- _TEXT SHOWN_:
-------------------------

On Effectiveness of the Adversarial Attacks on the Computer Systems of Biomedical Images Classification

The problems of vulnerability of the computer systems of biomedical images classification to adversarial attacks on are investigated. The aim of the work is to study the effectiveness of the impact of various models of adversarial attacks on biomedical images and the values of control parameters of algorithms for generating their attacking versions. The effectiveness of attacks prepared using the projected gradient descent algorithm (PGD), Deep Fool (DF) algorithm and Carlini-Wagner algorithm (CW) is investigated. Experimental studies were carried out on the example of solving typical problems of medical images classification using deep neural networks VGG16, EfficientNetB2, DenseNet121, Xception, ResNet50 as well as data containing chest X-rays images and brain MRI-scan images. Our findings in this work are as follows. Deep models were very susceptible to adversarial attacks, which led to decrease of the accuracy classification of the models for all datasets. Prior to the use of adversarial methods, we achieved a classification accuracy of 93.6% for brain MRI and 99.1% for chest X-rays. During the DF attack the accuracy of the VGG16 model showed a maximum absolute decrease of 49.8% for MRI-scans, and 57.3% for chest X-rays images. The gradient descent (PGD) algorithm with the same values of malicious image disturbances is less effective than the DF and the CW adversarial attacks. VGG16 deep model is more effective in accuracy classification on considered datasets and most vulnerable to adversarial attacks among other deep models. We hope that these results would be useful to design more robust and secure medical deep learning systems.

-------------------------

- _RECORD EXCERPTS_:
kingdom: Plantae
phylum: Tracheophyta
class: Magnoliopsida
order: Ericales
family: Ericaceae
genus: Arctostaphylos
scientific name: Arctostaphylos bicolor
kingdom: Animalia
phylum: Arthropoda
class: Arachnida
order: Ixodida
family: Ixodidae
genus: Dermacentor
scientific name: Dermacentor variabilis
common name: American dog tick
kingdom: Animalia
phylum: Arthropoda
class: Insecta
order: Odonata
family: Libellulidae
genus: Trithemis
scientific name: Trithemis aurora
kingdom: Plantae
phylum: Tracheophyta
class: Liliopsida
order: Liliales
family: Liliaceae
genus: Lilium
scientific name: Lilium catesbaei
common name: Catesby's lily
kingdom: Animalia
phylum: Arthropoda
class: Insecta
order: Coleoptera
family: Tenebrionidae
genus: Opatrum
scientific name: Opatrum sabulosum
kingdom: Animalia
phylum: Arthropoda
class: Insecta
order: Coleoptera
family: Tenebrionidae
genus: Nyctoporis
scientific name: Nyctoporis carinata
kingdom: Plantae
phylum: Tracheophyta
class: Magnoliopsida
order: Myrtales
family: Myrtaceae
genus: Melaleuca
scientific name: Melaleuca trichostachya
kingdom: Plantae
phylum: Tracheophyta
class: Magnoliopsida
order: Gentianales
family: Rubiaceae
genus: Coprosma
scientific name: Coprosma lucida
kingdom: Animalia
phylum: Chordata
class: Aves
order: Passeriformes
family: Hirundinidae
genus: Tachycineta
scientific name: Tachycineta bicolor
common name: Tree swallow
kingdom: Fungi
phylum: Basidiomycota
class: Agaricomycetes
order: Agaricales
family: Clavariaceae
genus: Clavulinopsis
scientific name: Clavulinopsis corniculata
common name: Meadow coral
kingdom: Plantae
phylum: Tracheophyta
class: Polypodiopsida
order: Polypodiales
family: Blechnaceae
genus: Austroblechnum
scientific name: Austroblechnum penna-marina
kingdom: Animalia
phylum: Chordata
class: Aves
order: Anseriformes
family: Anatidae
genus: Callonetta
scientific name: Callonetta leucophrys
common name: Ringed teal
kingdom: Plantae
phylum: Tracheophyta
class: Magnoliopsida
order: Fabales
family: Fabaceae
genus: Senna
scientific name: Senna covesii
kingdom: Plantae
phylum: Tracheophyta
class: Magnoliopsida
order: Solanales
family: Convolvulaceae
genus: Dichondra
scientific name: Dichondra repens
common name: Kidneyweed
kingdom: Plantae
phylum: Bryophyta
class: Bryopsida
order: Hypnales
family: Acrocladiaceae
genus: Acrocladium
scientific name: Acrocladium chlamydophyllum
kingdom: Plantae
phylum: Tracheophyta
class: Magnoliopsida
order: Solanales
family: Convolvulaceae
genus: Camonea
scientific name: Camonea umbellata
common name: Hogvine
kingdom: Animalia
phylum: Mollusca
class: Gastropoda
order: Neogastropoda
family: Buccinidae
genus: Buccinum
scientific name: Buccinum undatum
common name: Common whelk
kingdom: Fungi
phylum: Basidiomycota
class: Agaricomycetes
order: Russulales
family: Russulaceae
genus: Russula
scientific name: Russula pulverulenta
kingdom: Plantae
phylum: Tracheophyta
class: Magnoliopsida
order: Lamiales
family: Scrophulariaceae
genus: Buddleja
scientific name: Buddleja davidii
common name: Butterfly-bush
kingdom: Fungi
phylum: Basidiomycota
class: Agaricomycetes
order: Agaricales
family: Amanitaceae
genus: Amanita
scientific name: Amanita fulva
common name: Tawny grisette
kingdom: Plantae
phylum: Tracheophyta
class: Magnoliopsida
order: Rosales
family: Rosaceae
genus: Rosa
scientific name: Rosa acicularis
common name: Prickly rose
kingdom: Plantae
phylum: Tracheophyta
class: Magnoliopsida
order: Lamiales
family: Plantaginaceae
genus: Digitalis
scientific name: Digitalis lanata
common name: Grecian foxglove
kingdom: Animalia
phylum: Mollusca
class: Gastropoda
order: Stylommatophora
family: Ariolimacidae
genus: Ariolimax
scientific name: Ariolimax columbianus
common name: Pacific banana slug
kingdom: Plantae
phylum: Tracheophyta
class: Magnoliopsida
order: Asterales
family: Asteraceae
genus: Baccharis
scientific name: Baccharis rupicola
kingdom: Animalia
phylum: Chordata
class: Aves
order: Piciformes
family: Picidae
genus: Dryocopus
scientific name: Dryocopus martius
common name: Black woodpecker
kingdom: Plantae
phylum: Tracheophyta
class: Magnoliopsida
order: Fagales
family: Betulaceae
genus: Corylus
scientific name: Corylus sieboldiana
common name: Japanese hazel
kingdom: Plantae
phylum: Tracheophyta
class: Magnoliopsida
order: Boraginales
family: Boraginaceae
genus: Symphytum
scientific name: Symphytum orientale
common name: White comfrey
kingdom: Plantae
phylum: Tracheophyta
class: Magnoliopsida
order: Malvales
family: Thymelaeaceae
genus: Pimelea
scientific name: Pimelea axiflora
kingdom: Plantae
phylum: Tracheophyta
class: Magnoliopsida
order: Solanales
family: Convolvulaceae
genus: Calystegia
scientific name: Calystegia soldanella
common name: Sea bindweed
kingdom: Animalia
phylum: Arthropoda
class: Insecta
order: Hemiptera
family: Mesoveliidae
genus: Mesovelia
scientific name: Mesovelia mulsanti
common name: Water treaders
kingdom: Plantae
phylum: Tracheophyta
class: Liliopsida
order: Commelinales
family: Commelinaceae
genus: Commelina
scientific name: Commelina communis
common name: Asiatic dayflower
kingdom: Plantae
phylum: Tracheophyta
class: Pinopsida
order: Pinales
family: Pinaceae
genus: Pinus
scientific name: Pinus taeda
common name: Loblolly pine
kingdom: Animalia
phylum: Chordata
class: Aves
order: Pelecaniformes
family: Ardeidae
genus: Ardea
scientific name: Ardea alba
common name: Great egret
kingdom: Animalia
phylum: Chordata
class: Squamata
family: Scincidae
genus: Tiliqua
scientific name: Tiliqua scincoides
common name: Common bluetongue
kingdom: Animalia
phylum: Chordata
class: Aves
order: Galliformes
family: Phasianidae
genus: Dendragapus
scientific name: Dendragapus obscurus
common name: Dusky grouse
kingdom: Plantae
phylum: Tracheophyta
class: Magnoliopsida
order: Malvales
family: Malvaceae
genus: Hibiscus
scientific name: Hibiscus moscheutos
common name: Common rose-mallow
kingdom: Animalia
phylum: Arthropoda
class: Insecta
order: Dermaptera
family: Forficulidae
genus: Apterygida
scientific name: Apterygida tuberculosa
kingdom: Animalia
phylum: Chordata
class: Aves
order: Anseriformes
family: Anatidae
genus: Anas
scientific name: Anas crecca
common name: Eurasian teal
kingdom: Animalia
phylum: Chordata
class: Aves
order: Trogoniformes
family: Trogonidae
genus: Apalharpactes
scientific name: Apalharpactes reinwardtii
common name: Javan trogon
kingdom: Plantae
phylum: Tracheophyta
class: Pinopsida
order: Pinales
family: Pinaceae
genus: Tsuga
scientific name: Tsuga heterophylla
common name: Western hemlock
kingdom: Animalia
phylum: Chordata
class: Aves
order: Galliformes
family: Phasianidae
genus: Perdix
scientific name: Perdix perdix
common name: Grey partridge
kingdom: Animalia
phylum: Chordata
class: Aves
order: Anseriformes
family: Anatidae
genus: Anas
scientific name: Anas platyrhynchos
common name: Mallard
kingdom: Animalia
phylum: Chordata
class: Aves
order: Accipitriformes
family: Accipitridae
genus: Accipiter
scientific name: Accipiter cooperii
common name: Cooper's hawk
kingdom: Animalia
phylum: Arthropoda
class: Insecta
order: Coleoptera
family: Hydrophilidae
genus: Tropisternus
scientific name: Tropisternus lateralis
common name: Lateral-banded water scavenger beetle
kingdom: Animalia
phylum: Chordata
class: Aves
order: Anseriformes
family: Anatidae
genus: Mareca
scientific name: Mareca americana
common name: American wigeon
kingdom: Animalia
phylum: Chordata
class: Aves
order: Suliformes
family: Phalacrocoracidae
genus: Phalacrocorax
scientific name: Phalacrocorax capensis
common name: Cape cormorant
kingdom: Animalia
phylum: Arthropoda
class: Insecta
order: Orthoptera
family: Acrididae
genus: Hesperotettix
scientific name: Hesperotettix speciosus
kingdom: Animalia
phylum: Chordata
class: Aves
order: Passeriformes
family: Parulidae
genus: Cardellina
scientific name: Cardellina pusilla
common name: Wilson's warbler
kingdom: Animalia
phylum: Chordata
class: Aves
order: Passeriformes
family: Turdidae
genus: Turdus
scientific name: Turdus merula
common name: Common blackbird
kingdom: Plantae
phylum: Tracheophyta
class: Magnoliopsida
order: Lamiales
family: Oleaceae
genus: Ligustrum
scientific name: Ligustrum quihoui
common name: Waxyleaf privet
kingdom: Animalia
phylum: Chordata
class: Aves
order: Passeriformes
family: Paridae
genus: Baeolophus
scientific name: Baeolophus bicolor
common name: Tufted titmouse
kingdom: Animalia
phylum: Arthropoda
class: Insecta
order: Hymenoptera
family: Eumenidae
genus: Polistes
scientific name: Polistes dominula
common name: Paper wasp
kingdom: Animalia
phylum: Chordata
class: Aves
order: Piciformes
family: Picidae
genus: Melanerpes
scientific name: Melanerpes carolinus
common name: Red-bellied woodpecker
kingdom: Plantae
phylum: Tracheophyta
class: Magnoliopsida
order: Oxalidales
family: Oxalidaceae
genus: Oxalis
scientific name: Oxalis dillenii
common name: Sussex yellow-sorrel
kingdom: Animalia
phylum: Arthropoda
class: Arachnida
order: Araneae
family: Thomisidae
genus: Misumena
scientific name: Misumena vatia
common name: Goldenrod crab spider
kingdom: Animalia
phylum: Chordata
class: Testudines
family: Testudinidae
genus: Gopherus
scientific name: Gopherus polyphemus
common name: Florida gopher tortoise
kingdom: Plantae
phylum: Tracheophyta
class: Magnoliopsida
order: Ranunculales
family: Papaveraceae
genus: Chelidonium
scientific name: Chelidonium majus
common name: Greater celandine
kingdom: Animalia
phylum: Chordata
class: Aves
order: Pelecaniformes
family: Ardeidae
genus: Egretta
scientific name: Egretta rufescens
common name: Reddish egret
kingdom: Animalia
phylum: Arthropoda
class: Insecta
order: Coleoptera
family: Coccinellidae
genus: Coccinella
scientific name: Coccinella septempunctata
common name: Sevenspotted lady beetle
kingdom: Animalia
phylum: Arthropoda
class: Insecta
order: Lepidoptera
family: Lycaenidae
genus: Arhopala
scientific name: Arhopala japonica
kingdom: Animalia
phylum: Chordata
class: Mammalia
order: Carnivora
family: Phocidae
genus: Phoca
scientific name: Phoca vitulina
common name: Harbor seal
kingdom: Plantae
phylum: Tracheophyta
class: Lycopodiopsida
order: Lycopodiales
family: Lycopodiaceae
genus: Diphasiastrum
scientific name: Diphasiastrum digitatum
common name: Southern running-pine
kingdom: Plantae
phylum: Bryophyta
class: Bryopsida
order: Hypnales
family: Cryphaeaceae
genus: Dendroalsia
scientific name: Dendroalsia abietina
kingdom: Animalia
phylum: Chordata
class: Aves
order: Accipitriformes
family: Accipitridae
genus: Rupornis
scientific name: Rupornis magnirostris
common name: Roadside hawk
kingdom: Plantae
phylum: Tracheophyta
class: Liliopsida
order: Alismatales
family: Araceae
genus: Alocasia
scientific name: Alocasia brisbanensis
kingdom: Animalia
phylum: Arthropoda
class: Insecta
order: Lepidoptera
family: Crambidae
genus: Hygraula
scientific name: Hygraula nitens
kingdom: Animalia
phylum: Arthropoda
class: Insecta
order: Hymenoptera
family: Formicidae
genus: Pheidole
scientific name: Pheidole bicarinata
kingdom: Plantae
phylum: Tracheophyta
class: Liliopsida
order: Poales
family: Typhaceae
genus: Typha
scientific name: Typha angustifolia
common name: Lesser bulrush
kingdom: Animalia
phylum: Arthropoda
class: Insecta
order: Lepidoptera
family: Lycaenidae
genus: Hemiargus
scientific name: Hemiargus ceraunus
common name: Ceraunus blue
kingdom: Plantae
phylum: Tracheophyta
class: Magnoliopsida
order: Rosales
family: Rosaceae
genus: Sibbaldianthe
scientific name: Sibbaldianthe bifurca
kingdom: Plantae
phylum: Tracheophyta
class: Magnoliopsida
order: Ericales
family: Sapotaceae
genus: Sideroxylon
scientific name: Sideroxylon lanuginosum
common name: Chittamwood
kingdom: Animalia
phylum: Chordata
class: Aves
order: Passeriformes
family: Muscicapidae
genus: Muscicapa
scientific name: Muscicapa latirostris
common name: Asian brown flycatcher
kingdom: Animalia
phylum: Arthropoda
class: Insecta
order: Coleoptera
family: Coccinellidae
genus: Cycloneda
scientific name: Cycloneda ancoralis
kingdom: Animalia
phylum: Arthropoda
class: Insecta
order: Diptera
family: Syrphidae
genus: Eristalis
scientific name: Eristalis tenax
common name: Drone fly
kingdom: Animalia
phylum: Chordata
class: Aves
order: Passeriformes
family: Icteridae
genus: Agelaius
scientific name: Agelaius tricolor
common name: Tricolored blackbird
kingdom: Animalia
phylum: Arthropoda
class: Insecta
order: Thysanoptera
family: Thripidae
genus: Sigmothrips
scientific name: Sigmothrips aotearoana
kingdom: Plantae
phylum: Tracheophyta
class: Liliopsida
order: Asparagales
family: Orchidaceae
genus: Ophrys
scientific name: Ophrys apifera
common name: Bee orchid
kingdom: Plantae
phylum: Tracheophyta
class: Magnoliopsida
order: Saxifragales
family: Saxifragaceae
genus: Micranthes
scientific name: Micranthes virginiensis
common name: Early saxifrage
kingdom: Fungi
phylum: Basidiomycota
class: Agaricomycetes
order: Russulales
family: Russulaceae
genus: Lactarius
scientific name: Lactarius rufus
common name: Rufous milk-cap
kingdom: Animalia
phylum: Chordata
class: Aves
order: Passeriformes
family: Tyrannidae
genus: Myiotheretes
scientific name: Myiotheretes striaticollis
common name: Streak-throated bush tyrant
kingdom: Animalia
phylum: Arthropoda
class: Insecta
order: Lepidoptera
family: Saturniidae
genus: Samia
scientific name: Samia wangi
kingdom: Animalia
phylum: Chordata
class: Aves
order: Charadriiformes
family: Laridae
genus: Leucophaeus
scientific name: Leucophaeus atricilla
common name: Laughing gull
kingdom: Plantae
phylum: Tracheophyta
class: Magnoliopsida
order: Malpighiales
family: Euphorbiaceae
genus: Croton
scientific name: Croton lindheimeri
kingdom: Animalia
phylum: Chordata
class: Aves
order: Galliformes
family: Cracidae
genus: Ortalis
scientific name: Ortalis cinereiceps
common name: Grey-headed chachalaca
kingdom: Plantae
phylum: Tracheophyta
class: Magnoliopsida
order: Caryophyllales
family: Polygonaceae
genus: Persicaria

-------------------------

Please list every deep neural network that the text on adversarial attacks says was used in the experiments.

VGG16, EfficientNetB2, DenseNet121, Xception, ResNet50